I have already spend quite some time on investigations. It is hard to find details for most of these solutions, whether they meet (some of) my requirements or not. I have found endless feature lists but most of them (except DRBD and XtreemFS) have no use cases. They don't say what they are good for and what they cannot do. The term "distributed filesystem" has a lot of flavors and attributes: performance/load balancing, fault tolerance, replication, multi master/single master, low bandwith support, posix compliance, kernel integration/FUSE, installation of client software needed, ...(many more).
What I would like to have, if I can get it:
If I open a file on one of 2 or more subsidiaries, I want it to open immediately (local copy).
If I open it for writing, it should be locked on all other locations that are online (read access available).

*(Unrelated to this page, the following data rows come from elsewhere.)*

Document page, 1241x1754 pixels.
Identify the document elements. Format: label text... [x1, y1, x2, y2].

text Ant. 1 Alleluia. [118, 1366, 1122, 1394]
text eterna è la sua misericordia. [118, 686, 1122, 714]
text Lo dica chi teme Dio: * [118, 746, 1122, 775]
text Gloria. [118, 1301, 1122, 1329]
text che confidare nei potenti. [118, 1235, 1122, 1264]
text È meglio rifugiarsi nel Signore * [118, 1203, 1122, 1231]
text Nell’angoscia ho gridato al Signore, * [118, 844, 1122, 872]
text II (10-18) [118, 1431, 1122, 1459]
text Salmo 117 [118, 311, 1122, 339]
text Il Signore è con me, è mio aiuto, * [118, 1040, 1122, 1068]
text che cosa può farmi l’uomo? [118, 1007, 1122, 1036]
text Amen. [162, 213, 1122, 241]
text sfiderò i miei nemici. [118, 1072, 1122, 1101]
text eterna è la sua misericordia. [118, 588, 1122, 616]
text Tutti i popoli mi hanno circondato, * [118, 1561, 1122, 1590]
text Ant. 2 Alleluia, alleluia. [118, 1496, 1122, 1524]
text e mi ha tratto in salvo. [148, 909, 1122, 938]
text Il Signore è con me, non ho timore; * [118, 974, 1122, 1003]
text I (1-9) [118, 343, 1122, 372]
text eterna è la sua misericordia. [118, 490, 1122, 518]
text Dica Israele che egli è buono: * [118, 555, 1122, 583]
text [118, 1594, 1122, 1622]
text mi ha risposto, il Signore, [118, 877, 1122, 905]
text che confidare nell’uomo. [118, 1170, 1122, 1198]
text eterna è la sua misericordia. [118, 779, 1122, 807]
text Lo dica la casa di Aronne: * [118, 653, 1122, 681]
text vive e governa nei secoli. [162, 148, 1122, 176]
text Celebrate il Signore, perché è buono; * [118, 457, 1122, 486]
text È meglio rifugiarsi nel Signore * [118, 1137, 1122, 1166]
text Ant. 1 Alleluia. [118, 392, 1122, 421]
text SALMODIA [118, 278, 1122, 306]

If I close the file after editing, it should be replicated to the other servers in background (Maybe locked on all servers until replication is finished).
If one server goes offline and there is no replication, all files are still available for read/write access on any server.
If the server goes online again, an automatic sync of the changes files occurs. If changes on both sides are detected, either the last change wins or a copy of each changed is stored (similar to Dropbox).
Right now I am thinking about using Unison with scheduled replication or wait for XtreemFS to support write replication.
my investigations (unsorted):
Intermezzo
development stopped
PVFS
load balancing, parallel I/O, used for HPC
XtreemFS
distributed WAN filesystem, still under development, write replication not yet implemented
Coda
distributed filesystem for roadwarriors, under development, needs client software
Lustre
load balancing, parallel I/O, used for HPC
rsync
available on every unix system, asynchronous not realtime, not bidirectional
DRBD
works like a software mirror filesystem over LAN, only one active node, max. 2 nodes, supports asynchonous mode over low bandwith
OpenAFS
distributed filesystem with server (Linux, Unix) and clients (e.g. Windows, Linux), needs client software installed
Ceph
distributed filesystem for HPC, data distributed like a stripeset for load balancing
Hadoop
written in java, single master, multiple slaves, no kernel integration
GlusterFS
HPC, distributed data for data centers, supports replication
MooseFS
distributed file system for data centers, single master server
Unison
bidirectional synchronization tool, asynchronous, uses rsync